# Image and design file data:
Start of Block
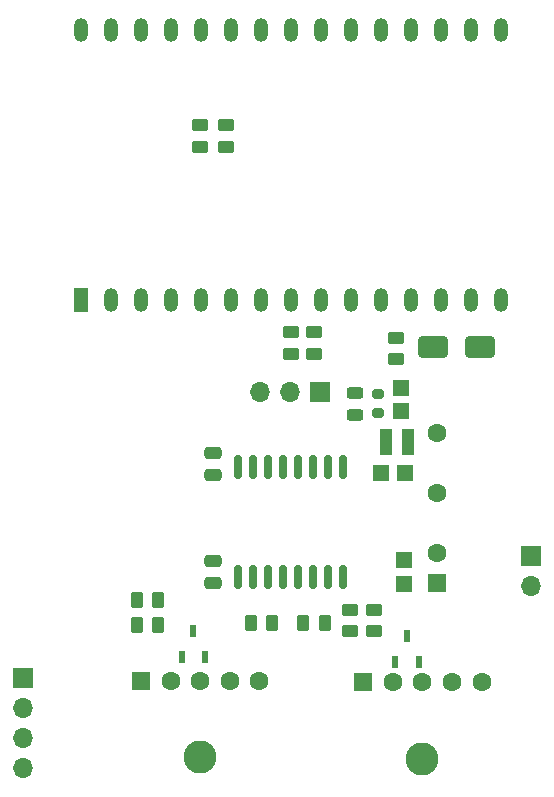
<source format=gbr>
%TF.GenerationSoftware,KiCad,Pcbnew,8.0.8*%
%TF.CreationDate,2025-06-05T09:36:50+02:00*%
%TF.ProjectId,heishamon-lr-pdc,68656973-6861-46d6-9f6e-2d6c722d7064,rev?*%
%TF.SameCoordinates,Original*%
%TF.FileFunction,Soldermask,Top*%
%TF.FilePolarity,Negative*%
%FSLAX46Y46*%
G04 Gerber Fmt 4.6, Leading zero omitted, Abs format (unit mm)*
G04 Created by KiCad (PCBNEW 8.0.8) date 2025-06-05 09:36:50*
%MOMM*%
%LPD*%
G01*
G04 APERTURE LIST*
G04 Aperture macros list*
%AMRoundRect*
0 Rectangle with rounded corners*
0 $1 Rounding radius*
0 $2 $3 $4 $5 $6 $7 $8 $9 X,Y pos of 4 corners*
0 Add a 4 corners polygon primitive as box body*
4,1,4,$2,$3,$4,$5,$6,$7,$8,$9,$2,$3,0*
0 Add four circle primitives for the rounded corners*
1,1,$1+$1,$2,$3*
1,1,$1+$1,$4,$5*
1,1,$1+$1,$6,$7*
1,1,$1+$1,$8,$9*
0 Add four rect primitives between the rounded corners*
20,1,$1+$1,$2,$3,$4,$5,0*
20,1,$1+$1,$4,$5,$6,$7,0*
20,1,$1+$1,$6,$7,$8,$9,0*
20,1,$1+$1,$8,$9,$2,$3,0*%
G04 Aperture macros list end*
%ADD10R,1.350000X1.410000*%
%ADD11RoundRect,0.150000X0.150000X-0.875000X0.150000X0.875000X-0.150000X0.875000X-0.150000X-0.875000X0*%
%ADD12RoundRect,0.250000X-0.262500X-0.450000X0.262500X-0.450000X0.262500X0.450000X-0.262500X0.450000X0*%
%ADD13R,0.530000X1.040000*%
%ADD14RoundRect,0.200000X0.275000X-0.200000X0.275000X0.200000X-0.275000X0.200000X-0.275000X-0.200000X0*%
%ADD15RoundRect,0.250000X0.262500X0.450000X-0.262500X0.450000X-0.262500X-0.450000X0.262500X-0.450000X0*%
%ADD16R,1.000000X2.200000*%
%ADD17R,1.200000X2.000000*%
%ADD18O,1.200000X2.000000*%
%ADD19C,2.800000*%
%ADD20R,1.600000X1.600000*%
%ADD21C,1.600000*%
%ADD22RoundRect,0.250000X-0.450000X0.262500X-0.450000X-0.262500X0.450000X-0.262500X0.450000X0.262500X0*%
%ADD23RoundRect,0.250000X-0.475000X0.250000X-0.475000X-0.250000X0.475000X-0.250000X0.475000X0.250000X0*%
%ADD24RoundRect,0.250000X0.450000X-0.262500X0.450000X0.262500X-0.450000X0.262500X-0.450000X-0.262500X0*%
%ADD25R,1.700000X1.700000*%
%ADD26O,1.700000X1.700000*%
%ADD27RoundRect,0.250000X0.475000X-0.250000X0.475000X0.250000X-0.475000X0.250000X-0.475000X-0.250000X0*%
%ADD28RoundRect,0.250000X1.000000X0.650000X-1.000000X0.650000X-1.000000X-0.650000X1.000000X-0.650000X0*%
%ADD29R,1.410000X1.350000*%
%ADD30RoundRect,0.243750X0.456250X-0.243750X0.456250X0.243750X-0.456250X0.243750X-0.456250X-0.243750X0*%
G04 APERTURE END LIST*
D10*
%TO.C,C5*%
X50750000Y-62400000D03*
X50750000Y-60400000D03*
%TD*%
%TO.C,C4*%
X50550000Y-47800000D03*
X50550000Y-45800000D03*
%TD*%
D11*
%TO.C,U1*%
X36705000Y-61850000D03*
X37975000Y-61850000D03*
X39245000Y-61850000D03*
X40515000Y-61850000D03*
X41785000Y-61850000D03*
X43055000Y-61850000D03*
X44325000Y-61850000D03*
X45595000Y-61850000D03*
X45595000Y-52550000D03*
X44325000Y-52550000D03*
X43055000Y-52550000D03*
X41785000Y-52550000D03*
X40515000Y-52550000D03*
X39245000Y-52550000D03*
X37975000Y-52550000D03*
X36705000Y-52550000D03*
%TD*%
D12*
%TO.C,R10*%
X37825000Y-65700000D03*
X39650000Y-65700000D03*
%TD*%
%TO.C,R2*%
X28150000Y-63800000D03*
X29975000Y-63800000D03*
%TD*%
%TO.C,R11*%
X42237500Y-65700000D03*
X44062500Y-65700000D03*
%TD*%
D13*
%TO.C,D3*%
X31950000Y-68600000D03*
X33950000Y-68600000D03*
X32950000Y-66400000D03*
%TD*%
D14*
%TO.C,R5*%
X48550000Y-47975000D03*
X48550000Y-46325000D03*
%TD*%
D15*
%TO.C,R1*%
X29975000Y-65925000D03*
X28150000Y-65925000D03*
%TD*%
D16*
%TO.C,L1*%
X51150000Y-50400000D03*
X49250000Y-50400000D03*
%TD*%
D17*
%TO.C,U3*%
X23410000Y-38400000D03*
D18*
X25950000Y-38400000D03*
X28490000Y-38400000D03*
X31030000Y-38400000D03*
X33570000Y-38400000D03*
X36110000Y-38400000D03*
X38650000Y-38400000D03*
X41190000Y-38400000D03*
X43730000Y-38400000D03*
X46270000Y-38400000D03*
X48810000Y-38400000D03*
X51350000Y-38400000D03*
X53890000Y-38400000D03*
X56430000Y-38400000D03*
X58970000Y-38400000D03*
X58970000Y-15540000D03*
X56430000Y-15540000D03*
X53890000Y-15540000D03*
X51350000Y-15540000D03*
X48810000Y-15540000D03*
X46270000Y-15540000D03*
X43730000Y-15540000D03*
X41190000Y-15540000D03*
X38650000Y-15540000D03*
X36110000Y-15540000D03*
X33570000Y-15540000D03*
X31030000Y-15540000D03*
X28490000Y-15540000D03*
X25950000Y-15540000D03*
X23410000Y-15540000D03*
%TD*%
D19*
%TO.C,CN2*%
X52350000Y-77200000D03*
D20*
X47350000Y-70700000D03*
D21*
X49850000Y-70700000D03*
X52350000Y-70700000D03*
X54850000Y-70700000D03*
X57350000Y-70700000D03*
%TD*%
D22*
%TO.C,R12*%
X50150000Y-41587500D03*
X50150000Y-43412500D03*
%TD*%
%TO.C,R3*%
X46175000Y-64587500D03*
X46175000Y-66412500D03*
%TD*%
D13*
%TO.C,D4*%
X50050000Y-69000000D03*
X52050000Y-69000000D03*
X51050000Y-66800000D03*
%TD*%
D23*
%TO.C,C1*%
X34650000Y-60450000D03*
X34650000Y-62350000D03*
%TD*%
D24*
%TO.C,R4*%
X48275000Y-66412500D03*
X48275000Y-64587500D03*
%TD*%
D25*
%TO.C,J2*%
X43640000Y-46150000D03*
D26*
X41100000Y-46150000D03*
X38560000Y-46150000D03*
%TD*%
D25*
%TO.C,J1*%
X18550000Y-70380000D03*
D26*
X18550000Y-72920000D03*
X18550000Y-75460000D03*
X18550000Y-78000000D03*
%TD*%
D24*
%TO.C,R8*%
X41250000Y-42912500D03*
X41250000Y-41087500D03*
%TD*%
%TO.C,R6*%
X35750000Y-25400000D03*
X35750000Y-23575000D03*
%TD*%
D20*
%TO.C,U2*%
X53550000Y-62300000D03*
D21*
X53550000Y-59760000D03*
X53550000Y-54680000D03*
X53550000Y-49600000D03*
%TD*%
D25*
%TO.C,J3*%
X61550000Y-60060000D03*
D26*
X61550000Y-62600000D03*
%TD*%
D27*
%TO.C,C3*%
X34650000Y-53200000D03*
X34650000Y-51300000D03*
%TD*%
D22*
%TO.C,R9*%
X43150000Y-41087500D03*
X43150000Y-42912500D03*
%TD*%
%TO.C,R7*%
X33550000Y-23587500D03*
X33550000Y-25412500D03*
%TD*%
D28*
%TO.C,D2*%
X57250000Y-42400000D03*
X53250000Y-42400000D03*
%TD*%
D29*
%TO.C,C2*%
X48850000Y-53000000D03*
X50850000Y-53000000D03*
%TD*%
D19*
%TO.C,CN1*%
X33550000Y-77100000D03*
D20*
X28550000Y-70600000D03*
D21*
X31050000Y-70600000D03*
X33550000Y-70600000D03*
X36050000Y-70600000D03*
X38550000Y-70600000D03*
%TD*%
D30*
%TO.C,D1*%
X46650000Y-48137500D03*
X46650000Y-46262500D03*
%TD*%
M02*

</source>
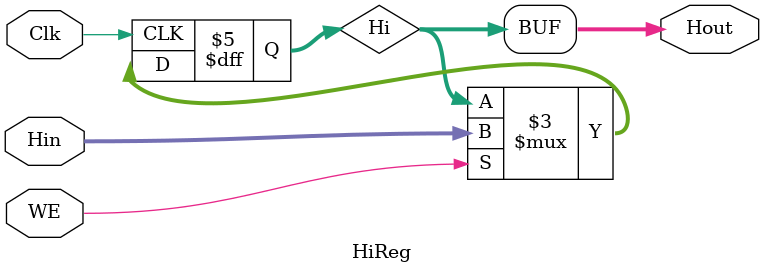
<source format=v>
module HiReg(Clk,WE,Hin,Hout);

input Clk;
input WE;
input [31:0] Hin;
output [31:0] Hout;

reg [31:0] Hi;

//初始化
initial begin
	Hi<=32'd0;
end

//取数
assign Hout=Hi;

//存数
always@(posedge Clk) begin
	if(WE) begin
		Hi<=Hin;
	end
end

endmodule
</source>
End of Block
# Aim of the task:
A copy of each line above that holds the word "four" is the expected answer.

# Exercise result:
0 Add four circle primitives for the rounded corners*
0 Add four rect primitives between the rounded corners*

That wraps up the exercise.